Before menopause, oestradiol (E2) actively shapes where fat is stored. Consistent pre-clinical evidence — most robustly from ovariectomy studies, in which E2 signalling is disrupted surgically — shows that removing that signal disproportionately increases abdominal fat accumulation. Oestrogen receptors in adipose tissue, skeletal muscle and the brain confirm that E2's role in energy distribution extends well beyond reproduction. It is worth noting, however, that human clinical trial data on this relationship in peri- and post-menopausal women is considerably more nuanced; separating hormonal change from the broader effects of ageing in clinical populations makes the picture genuinely difficult to read, and the pre-clinical evidence remains the stronger of the two.
After menopause, as ovarian oestrogen production declines sharply, adipose tissue becomes the dominant remaining source of circulating oestrogen — through the same aromatase pathway established in s3. How much oestrogen is produced, and where, now depends substantially on how much visceral fat is present. Greater visceral fat means greater aromatase-driven oestrogen output, which in turn continues to shape fat distribution and tissue responses through midlife. The self-reinforcing loop described earlier does not pause at menopause; the sourcing of oestrogen simply shifts to a new location, and abdominal deposition and aromatase activity continue to compound each other across the transition.
Reading your chemistry and breaking the loop
Understanding the mechanism changes what you look for. Each of the three loops — leptin–insulin resistance, aromatase-driven testosterone depletion, GH suppression — can feel like a separate problem requiring a separate solution. Understand them together and a different picture emerges: all three run on the same fuel. Visceral fat is simultaneously the product of each cycle and its primary driver. Reduce it — even modestly — and the hormonal pressure across all three axes eases at once.
The levers that achieve this most reliably are not exotic. Compound resistance training raises GH pulse amplitude, supports testosterone, and builds muscle that competes with adipose tissue for metabolic substrate. Protecting deep sleep is, mechanistically, an anti-visceral-fat strategy — the largest GH pulse of the day depends on it. Managing cortisol load through paced recovery directly targets the aromatase amplifier. Reducing ultra-processed carbohydrate relieves the insulin pressure that simultaneously blunts leptin signalling and GH secretion. None of these is an isolated intervention; each pulls on threads that run through all three loops at once.
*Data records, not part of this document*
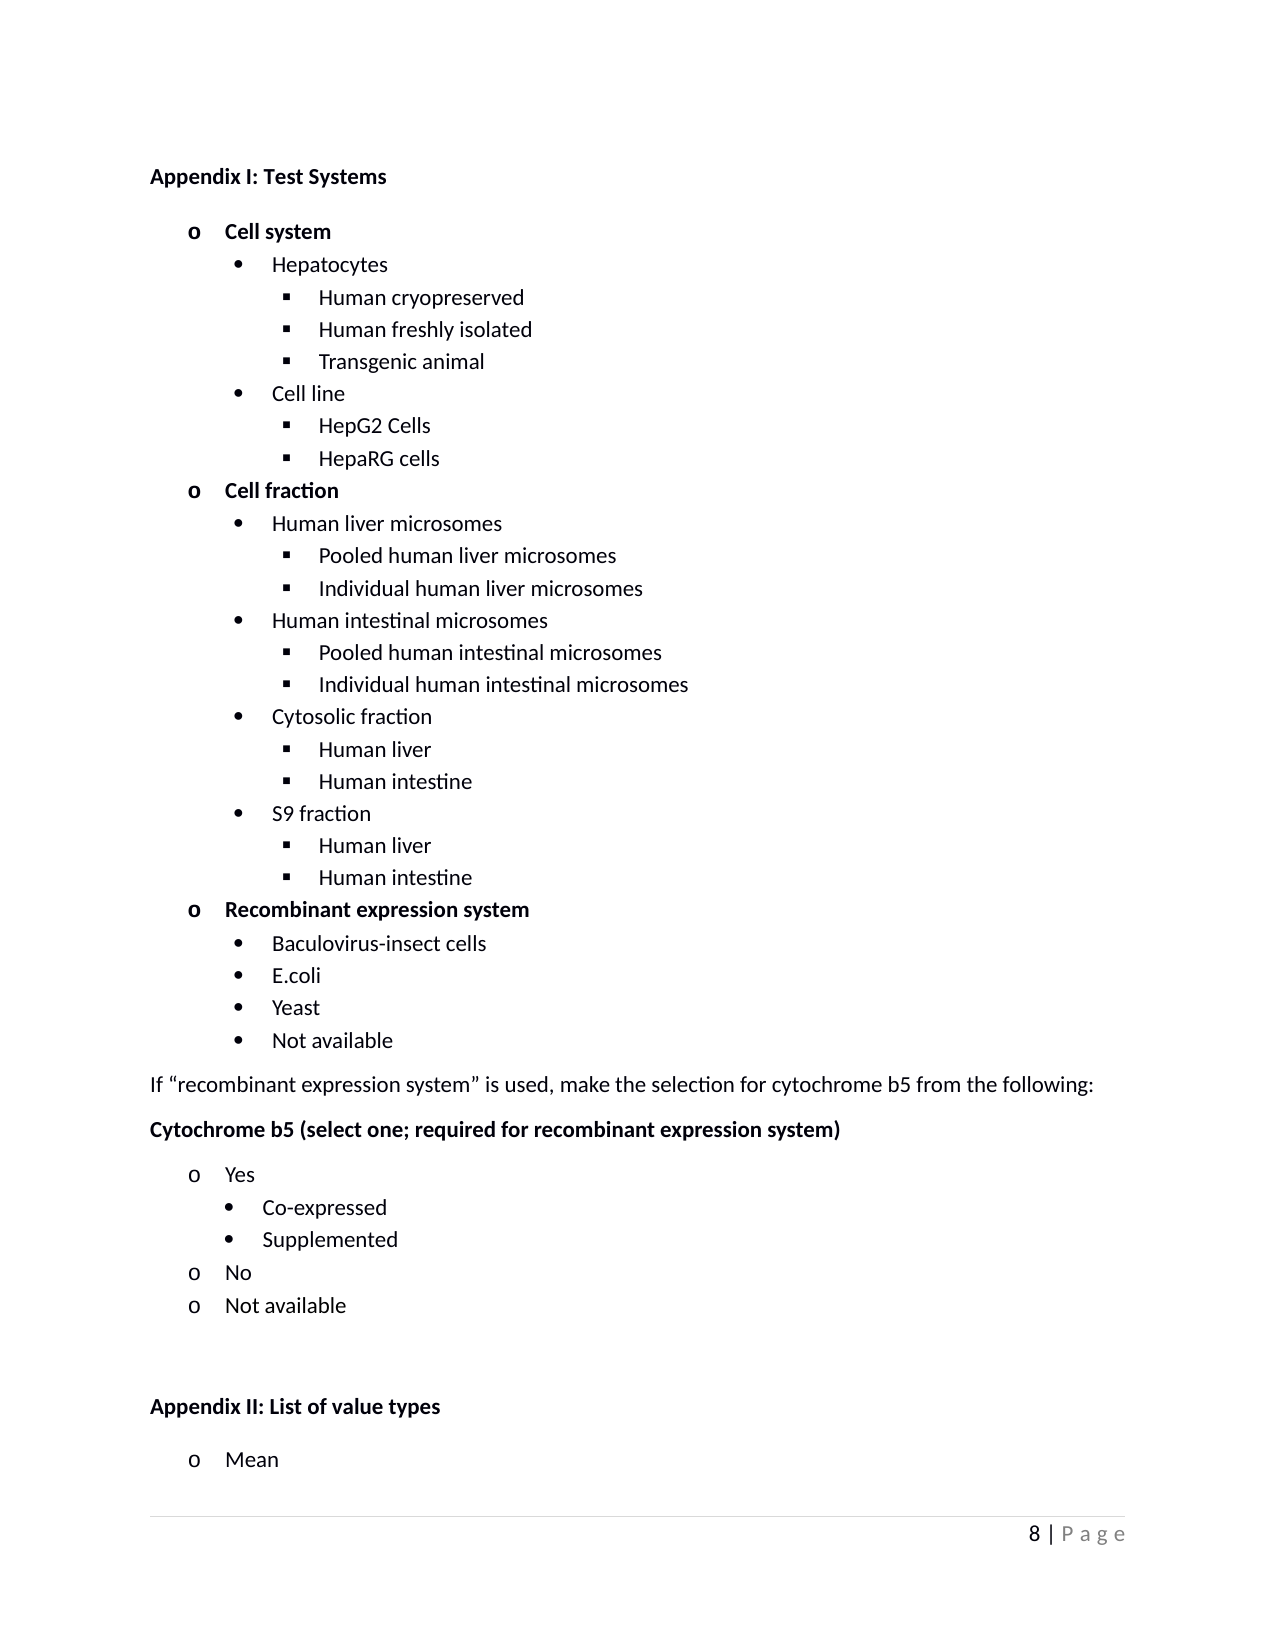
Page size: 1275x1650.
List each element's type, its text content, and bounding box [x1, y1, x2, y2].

list Human intestinal microsomes [234, 606, 1125, 634]
list Individual human liver microsomes [281, 574, 1125, 602]
list Cytosolic fraction [234, 702, 1125, 731]
list Human intestine [281, 767, 1125, 795]
list Transgenic animal [281, 347, 1125, 375]
list E.coli [234, 961, 1125, 989]
list Mean [187, 1445, 1125, 1474]
list Recombinant expression system [187, 896, 1125, 925]
text Cytochrome b5 (select one; required for recombinant expression system) [150, 1115, 1125, 1143]
list Human intestine [281, 863, 1125, 891]
list Individual human intestinal microsomes [281, 670, 1125, 698]
list Supplemented [225, 1226, 1125, 1253]
list Human freshly isolated [281, 315, 1125, 343]
list Yeast [234, 993, 1125, 1022]
text Appendix I: Test Systems [150, 162, 1125, 191]
list S9 fraction [234, 799, 1125, 827]
text Appendix II: List of value types [150, 1392, 1125, 1420]
list Human cryopreserved [281, 283, 1125, 311]
list Pooled human intestinal microsomes [281, 638, 1125, 666]
text If “recombinant expression system” is used, make the selection for cytochrome b5 from the following: [150, 1070, 1125, 1098]
list Co-expressed [225, 1193, 1125, 1221]
list Cell fraction [187, 476, 1125, 505]
list Pooled human liver microsomes [281, 542, 1125, 569]
list Baculovirus-insect cells [234, 929, 1125, 957]
list Not available [187, 1291, 1125, 1320]
list Human liver [281, 735, 1125, 763]
list HepaRG cells [281, 444, 1125, 472]
list No [187, 1258, 1125, 1287]
list Human liver microsomes [234, 509, 1125, 537]
list HepG2 Cells [281, 411, 1125, 439]
list Cell system [187, 217, 1125, 246]
list Yes [187, 1160, 1125, 1189]
list Human liver [281, 831, 1125, 859]
list Hepatocytes [234, 251, 1125, 278]
list Not available [234, 1026, 1125, 1054]
list Cell line [234, 379, 1125, 407]
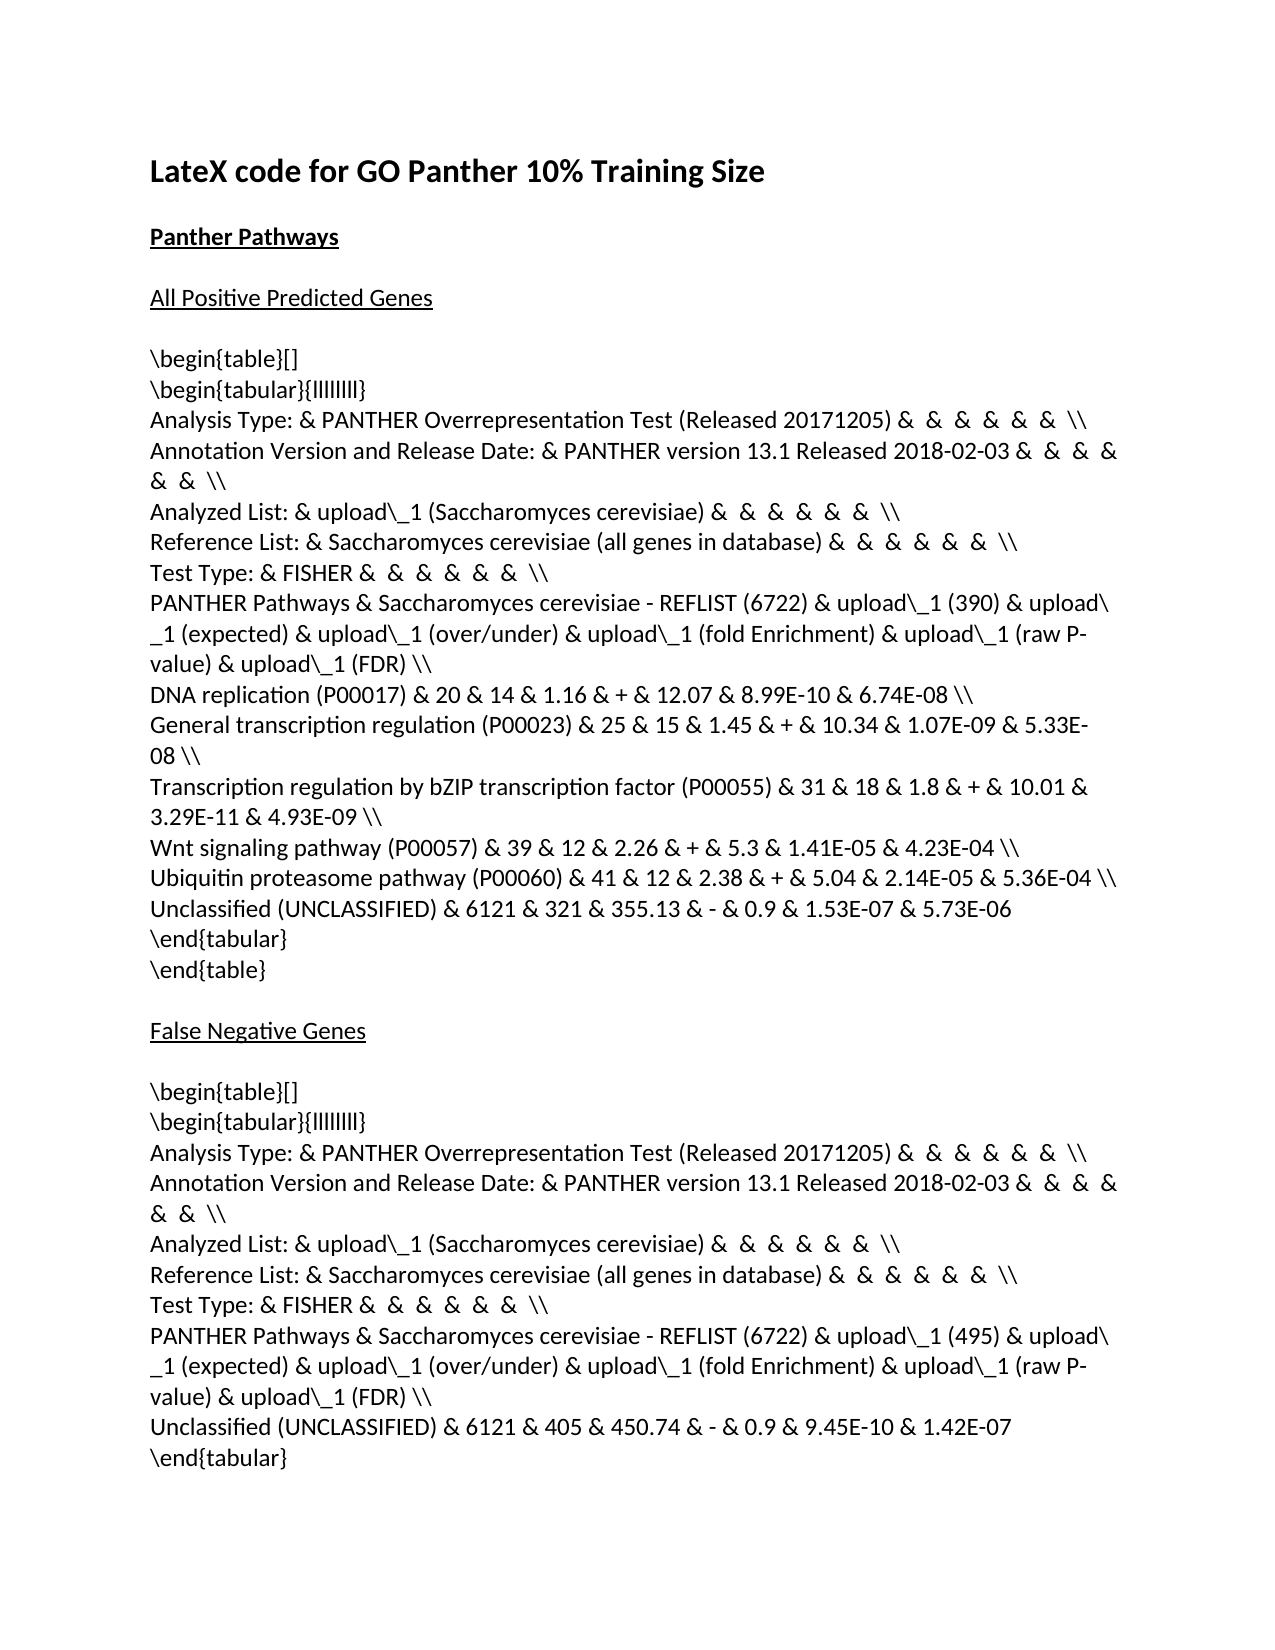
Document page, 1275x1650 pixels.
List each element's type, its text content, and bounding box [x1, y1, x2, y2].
What makes this actionable rather than theoretical is being able to see it. Circulating testosterone, fasting insulin, inflammatory markers and metabolic hormones rarely announce themselves symptomatically until resistances are already well-established. Making the invisible readable before it becomes fixed is what the Regen PhD 32-biomarker blood panel and Scan diagnostic service are designed for — not a medical workup, but a hormonal baseline rendered in plain language. For anything that feels clinical in nature, the right conversation is with a qualified healthcare professional.
The deeper insight from Regeneration by Design is that the Chemistry pillar is never self-contained. The GH loop is a sleep problem (Biology) and a training problem (Physics). The aromatase cycle responds to stress management (Biology) and mechanical load (Physics). Time shapes them all: the earlier these signals are read and interrupted, the less leverage the loops accumulate. Three mechanisms, one system — and more entry points than the cycle itself suggests.